# [TEXT PASSAGE]
Allow using scalars for bounds inference

[prigoyal]

We can't use scalar inputs in the bounds inference right now. So for example:

LANG="""
def avgpool(float(B, C, H, W) input, float kH, float kW, float sH, float sW) -> (output) {
    output(b, c, h, w) += input(b, c, h * sH + kh, w * sW + kw) where kh in 0:kH, kw in 0:kW
}
"""

LANG="""
def avgpool(float(B, C, H, W) input, float kH, float kW) -> (output) {
    output(b, c, h, w) += input(b, c, h + kh, w + kw) where kh in 0:kH, kw in 0:kW
}
"""

avgpool = tc.define(LANG, name="avgpool")
inp = torch.ones(1, 1, 4, 4).cuda()
kH = torch.randn(1).fill_(2.0).cuda()
kW = torch.randn(1).fill_(2.0).cuda()
sH = torch.randn(1).fill_(1.0).cuda()
sW = torch.randn(1).fill_(1.0).cuda()
out = avgpool(inp, kH, kW, sH, sW)

this will fail.

The workaround right now is to do proper substitution for those scalars in the TC before passing them to the backend.

[abadams]

Those inputs are 1-D, not scalar. I think you want:

def avgpool(float(B, C, H, W) input, float kH, float kW, float sH, float sW) -> (output) {
    output(b, c, h, w) += input(b, c, h * sH + kh, w * sW + kw) where kh in 0:kH, kw in 0:kW
}

def avgpool(float(B, C, H, W) input, float kH, float kW) -> (output) {
    output(b, c, h, w) += input(b, c, h + kh, w + kw) where kh in 0:kH, kw in 0:kW
}

[prigoyal]

yep, thanks for catching, updating the description :)

[prigoyal]

for more information, copy pasting some information from our internal discussion on this:

Andrew: "The issue is that it requires us to do compute outside of the scope where we allocate outputs. E.g. we need to load from input tensors before we allocate outputs. But input tensors may only exist in device memory, etc..."

Andrew: "It requires a change to our model of computation."

Andrew: "One potential approach is to special-case zero-dimensional tensors. But that probably requires a bunch of pytorch plumbing changes to treat them as actual scalars instead of zero-d tensors and it would be disappointing/surprising if you can use t() in a where clause but not t(3) E.g. you may want to pass the pooling shape as a 1-d tensor with two entries"

[jekbradbury]

Those PyTorch plumbing changes have mostly already happened and 0.4 will have first-class scalars

[abadams]

By pytorch plumbing changes I meant changes within TC's flow from inputs into the kernel more generally. Even with these plumbing changes, I'd see there being a type-system difference between t() and t(3) to be a language wart. I think we just need to accept that bounds evaluation will potentially need to load values from tensors as well as inspect their shape (which is what it currently does).

Stored data entries
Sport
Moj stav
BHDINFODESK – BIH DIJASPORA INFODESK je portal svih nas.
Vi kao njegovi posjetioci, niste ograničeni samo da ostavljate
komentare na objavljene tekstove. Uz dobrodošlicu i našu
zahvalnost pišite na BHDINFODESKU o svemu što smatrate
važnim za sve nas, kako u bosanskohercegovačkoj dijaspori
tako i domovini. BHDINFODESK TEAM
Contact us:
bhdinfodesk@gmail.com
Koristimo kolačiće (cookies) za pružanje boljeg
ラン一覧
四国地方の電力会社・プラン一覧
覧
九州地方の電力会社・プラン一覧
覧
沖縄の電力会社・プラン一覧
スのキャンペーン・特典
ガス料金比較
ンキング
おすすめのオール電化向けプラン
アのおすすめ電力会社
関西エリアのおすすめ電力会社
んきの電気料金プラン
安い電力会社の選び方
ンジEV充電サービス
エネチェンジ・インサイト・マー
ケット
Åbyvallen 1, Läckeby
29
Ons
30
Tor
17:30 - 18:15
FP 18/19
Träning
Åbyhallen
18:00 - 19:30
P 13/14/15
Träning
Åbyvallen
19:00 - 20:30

* * *

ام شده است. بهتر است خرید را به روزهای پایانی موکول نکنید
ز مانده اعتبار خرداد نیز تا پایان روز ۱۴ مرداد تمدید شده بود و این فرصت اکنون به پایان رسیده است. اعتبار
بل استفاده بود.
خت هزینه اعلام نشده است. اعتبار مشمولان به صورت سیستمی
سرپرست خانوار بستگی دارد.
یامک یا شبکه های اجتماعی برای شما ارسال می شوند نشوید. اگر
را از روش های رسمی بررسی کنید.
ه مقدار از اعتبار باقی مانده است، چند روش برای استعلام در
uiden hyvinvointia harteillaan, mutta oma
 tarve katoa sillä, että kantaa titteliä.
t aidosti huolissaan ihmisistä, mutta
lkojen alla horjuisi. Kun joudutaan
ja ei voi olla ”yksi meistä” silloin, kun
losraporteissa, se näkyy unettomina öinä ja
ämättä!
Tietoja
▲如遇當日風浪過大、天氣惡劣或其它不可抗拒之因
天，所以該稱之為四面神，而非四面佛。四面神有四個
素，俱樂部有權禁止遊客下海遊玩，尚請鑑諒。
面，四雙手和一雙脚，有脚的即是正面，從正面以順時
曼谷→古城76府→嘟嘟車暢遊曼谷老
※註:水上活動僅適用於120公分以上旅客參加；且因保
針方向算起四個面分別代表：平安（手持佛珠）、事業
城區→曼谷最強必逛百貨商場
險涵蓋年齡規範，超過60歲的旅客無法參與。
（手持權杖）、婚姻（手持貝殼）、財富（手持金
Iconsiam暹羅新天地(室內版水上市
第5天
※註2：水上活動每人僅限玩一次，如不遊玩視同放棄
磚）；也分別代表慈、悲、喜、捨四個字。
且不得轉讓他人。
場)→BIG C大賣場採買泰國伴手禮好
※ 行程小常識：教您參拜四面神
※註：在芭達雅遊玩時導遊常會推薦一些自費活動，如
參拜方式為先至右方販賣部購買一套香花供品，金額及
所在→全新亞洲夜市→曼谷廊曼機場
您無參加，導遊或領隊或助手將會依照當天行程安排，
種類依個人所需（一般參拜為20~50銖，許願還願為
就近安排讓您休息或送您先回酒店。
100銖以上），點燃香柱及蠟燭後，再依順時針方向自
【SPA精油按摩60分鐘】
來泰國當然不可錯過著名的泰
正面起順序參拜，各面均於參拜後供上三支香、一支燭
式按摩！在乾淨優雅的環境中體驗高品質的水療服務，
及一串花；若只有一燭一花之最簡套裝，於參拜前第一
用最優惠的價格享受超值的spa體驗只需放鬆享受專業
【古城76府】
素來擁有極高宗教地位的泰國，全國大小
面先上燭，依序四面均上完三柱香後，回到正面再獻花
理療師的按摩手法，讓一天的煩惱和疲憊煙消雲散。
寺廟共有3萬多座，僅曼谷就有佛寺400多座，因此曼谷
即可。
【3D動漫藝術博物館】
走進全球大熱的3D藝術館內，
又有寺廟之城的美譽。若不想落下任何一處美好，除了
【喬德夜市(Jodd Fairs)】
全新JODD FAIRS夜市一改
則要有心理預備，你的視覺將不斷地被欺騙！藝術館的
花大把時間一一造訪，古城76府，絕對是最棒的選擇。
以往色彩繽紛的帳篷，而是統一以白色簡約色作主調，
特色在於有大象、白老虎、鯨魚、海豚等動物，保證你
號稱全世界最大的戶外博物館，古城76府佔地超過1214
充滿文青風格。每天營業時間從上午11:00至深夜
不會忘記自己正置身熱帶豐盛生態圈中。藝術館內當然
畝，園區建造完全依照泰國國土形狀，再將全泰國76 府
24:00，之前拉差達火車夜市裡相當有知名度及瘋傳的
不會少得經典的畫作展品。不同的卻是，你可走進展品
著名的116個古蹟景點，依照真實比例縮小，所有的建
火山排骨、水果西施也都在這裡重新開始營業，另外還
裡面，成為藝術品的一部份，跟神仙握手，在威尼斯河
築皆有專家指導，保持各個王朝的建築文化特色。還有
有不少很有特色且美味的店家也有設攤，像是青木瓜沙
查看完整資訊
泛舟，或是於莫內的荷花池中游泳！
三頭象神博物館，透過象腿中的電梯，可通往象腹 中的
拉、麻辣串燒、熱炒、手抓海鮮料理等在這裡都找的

...

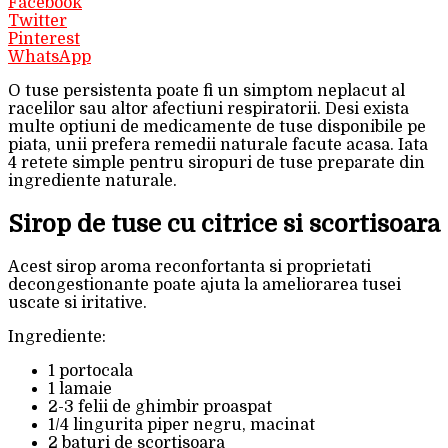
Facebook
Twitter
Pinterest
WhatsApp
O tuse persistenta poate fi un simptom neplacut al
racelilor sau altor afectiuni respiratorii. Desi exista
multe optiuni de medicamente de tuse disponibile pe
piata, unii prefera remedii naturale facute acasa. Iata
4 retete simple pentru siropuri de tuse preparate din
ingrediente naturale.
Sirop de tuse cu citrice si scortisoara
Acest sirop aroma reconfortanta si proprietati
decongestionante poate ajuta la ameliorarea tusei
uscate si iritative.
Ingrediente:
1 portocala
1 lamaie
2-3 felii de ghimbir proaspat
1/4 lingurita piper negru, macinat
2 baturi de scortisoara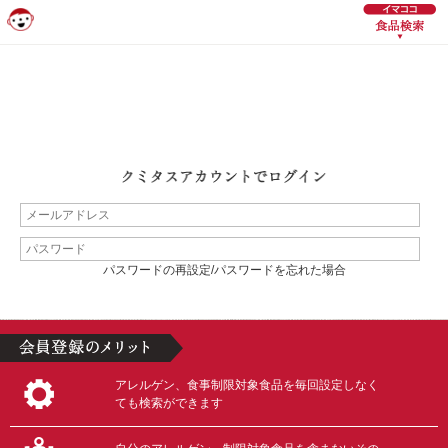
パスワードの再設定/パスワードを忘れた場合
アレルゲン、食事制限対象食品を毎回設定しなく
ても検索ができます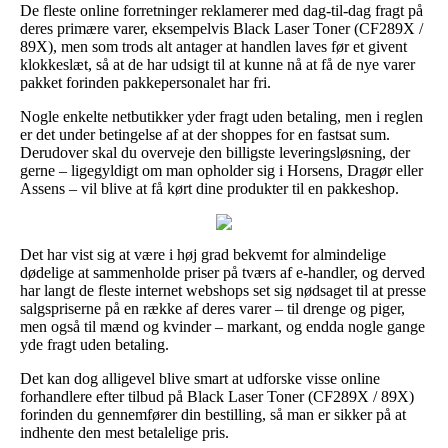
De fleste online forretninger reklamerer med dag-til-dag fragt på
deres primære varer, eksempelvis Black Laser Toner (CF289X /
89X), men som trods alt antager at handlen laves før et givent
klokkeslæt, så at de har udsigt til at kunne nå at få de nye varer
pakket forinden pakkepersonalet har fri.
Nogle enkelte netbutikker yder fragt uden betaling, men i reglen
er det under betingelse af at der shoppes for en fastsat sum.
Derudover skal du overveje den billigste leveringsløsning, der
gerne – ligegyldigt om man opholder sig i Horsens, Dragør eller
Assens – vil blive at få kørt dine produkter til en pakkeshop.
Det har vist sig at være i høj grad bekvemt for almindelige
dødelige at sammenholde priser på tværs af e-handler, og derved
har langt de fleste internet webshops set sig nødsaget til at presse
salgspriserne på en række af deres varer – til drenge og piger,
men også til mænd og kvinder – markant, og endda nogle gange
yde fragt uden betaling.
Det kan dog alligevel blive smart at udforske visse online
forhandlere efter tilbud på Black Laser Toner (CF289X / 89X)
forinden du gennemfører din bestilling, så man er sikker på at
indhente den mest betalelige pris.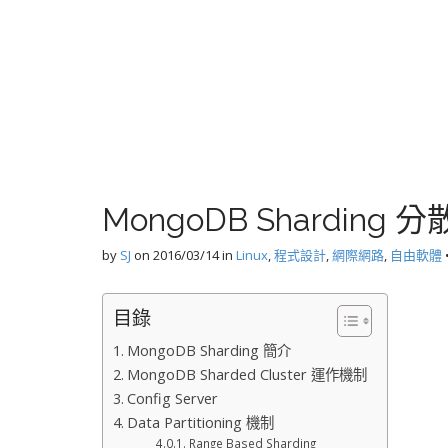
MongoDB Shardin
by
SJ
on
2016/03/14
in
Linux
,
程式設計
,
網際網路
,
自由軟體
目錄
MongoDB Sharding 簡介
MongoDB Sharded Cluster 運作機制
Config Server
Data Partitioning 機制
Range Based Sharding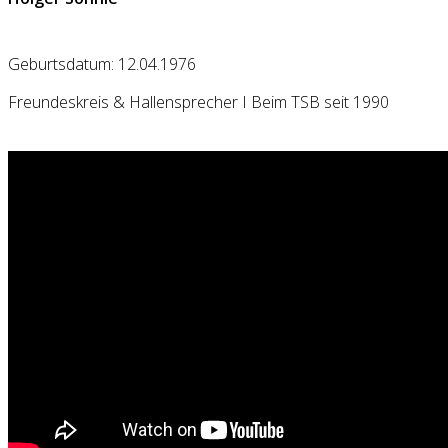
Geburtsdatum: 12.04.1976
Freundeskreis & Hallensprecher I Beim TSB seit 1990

# [ACTION ITEM A]
In the thread about scalars in bounds inference, what does PyTorch 0.4 have, according to jekbradbury?
# [ACTION ITEM B]
Please transcribe the part of the thread about scalars in bounds inference that opens with the words containing "kW = torch.randn(1).fill_(2.0).cuda()" and closes with "this will fail.".
The data has no connection to the thread about scalars in bounds inference.

# [REPLY A]
First-class scalars.

# [REPLY B]
kW = torch.randn(1).fill_(2.0).cuda()
sH = torch.randn(1).fill_(1.0).cuda()
sW = torch.randn(1).fill_(1.0).cuda()
out = avgpool(inp, kH, kW, sH, sW)

this will fail.